Analysis of the sig3 signature of a novel app

1. Objectives

This sample is somewhat similar to the previous short video app. The signature name and algorithm are probably the same. So if you understand this, you can probably understand the latest version of the short video app.

So what is the difference between reading novels and watching short videos?

The more I read novels, the sleepier I feel. The more I watch short videos, the more awake I feel. This proves that AI knows you better than you know yourself.

Today our goal is a novel App v1.0.0.2

2. Steps

1:Search for __sig3

There are only 5 results. After careful searching, I found this atlasSign function.
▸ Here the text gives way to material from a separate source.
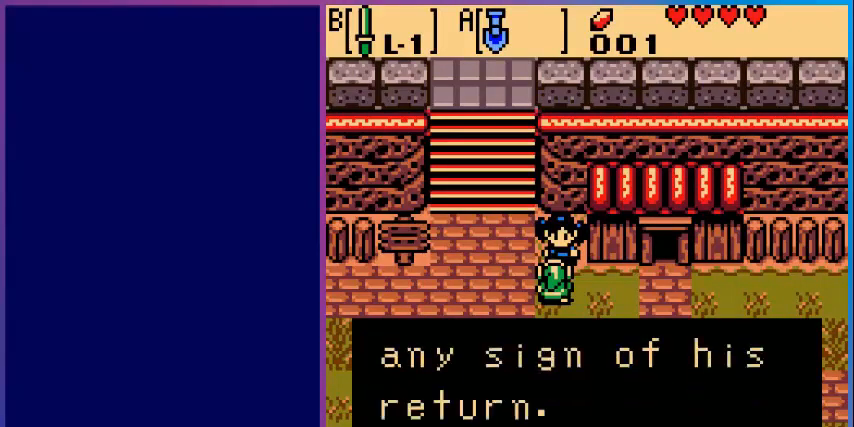
{"buttons": ["DPAD_RIGHT"], "events": [[200, "A", "down"], [360, "A", "up"], [480, "DPAD_RIGHT", "down"]]}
Searching for the atlasSign function again, although the place of the call is correct this time, we found an old friend at a glance

com.kxxxxxou.android.security.KSecurity

First of all, its name is very unique. Secondly, it was also his signature when I analyzed the short video app last time.

Hook atlasSign

var KSecurityCls = Java.use("com.kxxxxxou.android.security.KSecurity");
KSecurityCls.atlasSign.implementation = function(a){
    var rc = this.atlasSign(a);
    console.log(TAG + "atlasSign a = " + a);
    console.log(TAG + "atlasSign >>> rc = " + rc);
    return rc;

}

After running it, the result is there, but the hook outputs 48 bits of data, not the 70-plus bytes of messy data we captured.

There are two options:

1. We firmly believe that we are right. To make the __sig3 signature, atlasSign must be called. It is just possible that the 48-bit signature is changed in some way. In this case, we just need to print the stack;
2. The result of the captured packet still looks very much like Base64. Although there is no required Base64 feature such as ==, based on the experience of so many issues, you can still try to hook Base64.

Stack

h1yxxs: java.lang.Thread.getStackTrace(Thread.java:1720)
h1yxxs: com.kxxxxxou.android.security.KSecurity.atlasSign(Native Method)
h1yxxs: k.w.e.a1.t.a(SourceFile:34)
h1yxxs: k.w.e.a1.t.a(Native Method)
h1yxxs: k.h.d.h.d.intercept(SourceFile:111)

The fox’s tail is out, this kwea1.ta should be our target

var ffSignCls =  Java.use("k.w.e.a1.t");
ffSignCls.a.overload('java.lang.String', 'java.lang.String', 'java.util.Map').implementation = function(a,b,c){
    var rc = this.a(a,b,c);
    console.log(TAG + "a = " + a);
    console.log(TAG + "b = " + b);
    console.log(TAG + "c = " + c.entrySet().toArray());
    console.log(TAG + ">>> rc = " + rc);

    return rc;
}

Run it again, and the result is __sig3.

h1yxksxs: >>> rc = VVftYQGnh_1jN2Q2ODU4NTVjN2U0NmU1ZGM4ZjhjOGQwYjA0MDA5OGMyNDhkN2Y2OTM5ZTkwODY

After some analysis, it turns out that he just made a Base64 of the result of atlasSign and replaced all the obvious + / =.

There is also a dpbs in the input parameter that is encrypted, but this is easier to solve and is in the kwea1.ta class.